Manifold in the wild: A Tweet by Alan Grow
Sincerely hoping no one has to face the music here, and the February Soyuz MS-23 mission goes off without a hitch. 🤞 Credit to @ManifoldMarkets for keeping me interested in this story. Being the resolver for a prediction market = a great new mental hack! https://manifold.markets/alangrow/will-the-three-iss-astronauts-assig?r=YWxhbmdyb3c
The geopolitics of this are amusing — they’re literally playing musical chairs in space now.
Rubio’s seat on the MS-22 is being moved to the Crew-5 Dragon, but Prokopyev’s and Petelin’s remain where they are, even though the Dragon can accommodate 2 more for a max of 7.
If evacuation is necessary before the MS-23 replacement arrives, it sounds like the current plan is to send Prokopyev & Petelin back on the damaged MS-22 (yikes). I want to make it clear this would resolves to NO in that case — as stated, all 3 astronauts would need to return via Dragon.

Task statement: Continue the tweet about the Soyuz MS-22 seat arrangements from where it stops.

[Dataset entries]
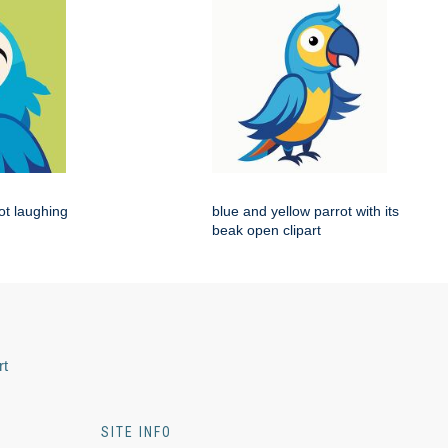
rot laughing
blue and yellow parrot with its
beak open clipart
rt
SITE INFO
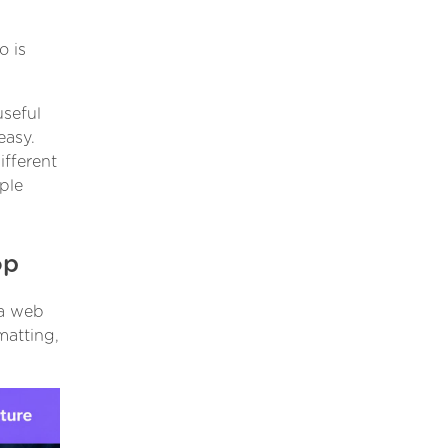
o is
useful
easy.
ifferent
ple
op
 a web
matting,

Output for this exercise:
On January 8th it was unofficially reported that:
the damaged Soyuz MS-22 will return home unmanned
the two Russian cosmonauts assigned to it will return on the Soyuz MS-23 instead, which will now launch early and with 2 empty seats
the American assigned to it, Francisco Rubio, will extend his stay and return on the Crew 6 Dragon later this year
An official announcement is expected January 11th.
@alangrow The official announcement today named Soyuz MS-23, now scheduled for early launch on February 20th, as the departure plan for all 3 astronauts. Instead of launching with 1 crewmember and 2 empty seats as speculated above, MS-23 will launch unmanned, with all 3 seats empty. https://spaceflightnow.com/2023/01/11/russia-to-launch-replacement-for-damaged-soyuz-crew-capsule-at-space-station/
In the unlikely event of an evacuation, NASA and Roscosmos are working with SpaceX to potentially accommodate at least one of the Soyuz MS-22 crew members on SpaceX’s Crew Dragon spacecraft docked at the space station. SpaceX’s Dragon Endurance spacecraft delivered NASA astronauts Nicole Mann, Josh Cassada, Japanese astronaut Koichi Wakata, and Russian cosmonaut Anna Kikina to the station in October on the Crew-5 mission.
This would require not only that the damaged soyuz was judged non-viable, but that the astronauts had to leave early for some reason. I don't think that has ever happened?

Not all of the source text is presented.